◆ **Your objective**
Give back a single figure: the number of lines in the entries below that contain "wrist".

◆ **Supplied material**
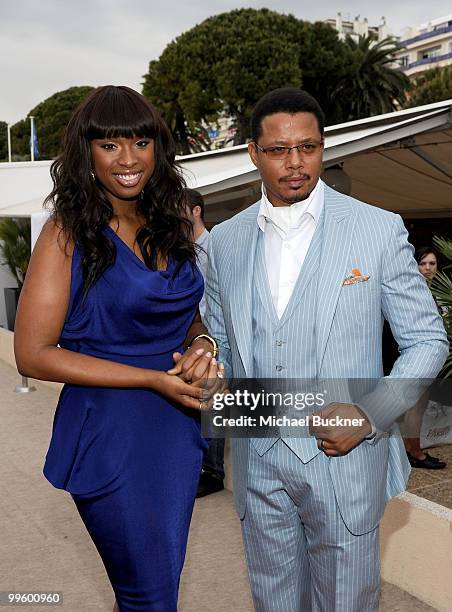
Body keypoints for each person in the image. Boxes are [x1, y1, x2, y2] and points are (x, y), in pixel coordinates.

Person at [204, 87, 448, 611]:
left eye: (308, 147)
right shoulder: (222, 242)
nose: (295, 164)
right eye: (277, 150)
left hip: (346, 457)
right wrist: (205, 364)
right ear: (253, 153)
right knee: (272, 601)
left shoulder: (378, 229)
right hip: (257, 450)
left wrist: (369, 412)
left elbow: (427, 340)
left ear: (323, 147)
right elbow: (220, 341)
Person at [14, 85, 222, 612]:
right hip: (109, 431)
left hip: (174, 432)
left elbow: (184, 314)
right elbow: (32, 353)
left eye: (140, 142)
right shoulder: (66, 234)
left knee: (154, 589)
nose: (129, 159)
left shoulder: (168, 224)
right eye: (110, 146)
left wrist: (201, 340)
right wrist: (151, 378)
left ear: (158, 148)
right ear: (87, 155)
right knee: (148, 595)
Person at [185, 188, 225, 497]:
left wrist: (210, 337)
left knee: (215, 402)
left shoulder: (214, 247)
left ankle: (213, 472)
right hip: (197, 337)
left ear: (196, 211)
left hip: (215, 335)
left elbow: (215, 298)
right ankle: (200, 467)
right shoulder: (186, 250)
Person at [403, 246, 447, 469]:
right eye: (423, 263)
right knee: (414, 407)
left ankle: (411, 449)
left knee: (417, 407)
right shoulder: (412, 290)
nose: (428, 268)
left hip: (430, 358)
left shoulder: (436, 291)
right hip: (412, 357)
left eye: (432, 264)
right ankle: (415, 453)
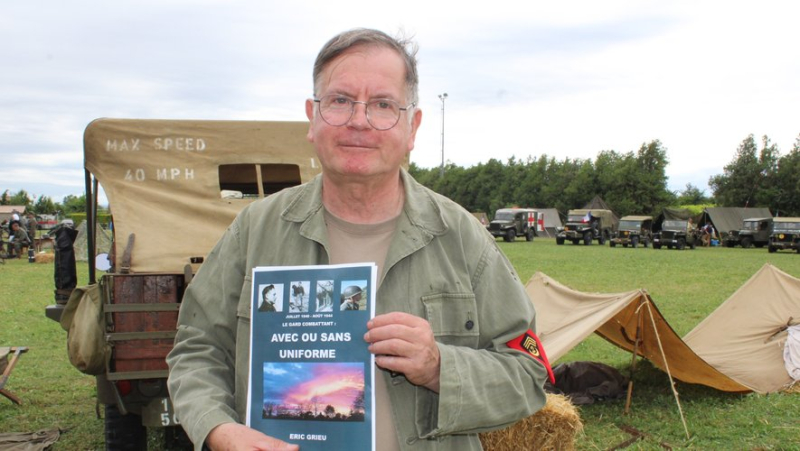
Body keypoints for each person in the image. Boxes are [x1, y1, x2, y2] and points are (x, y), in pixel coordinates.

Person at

◆ **Task output**
5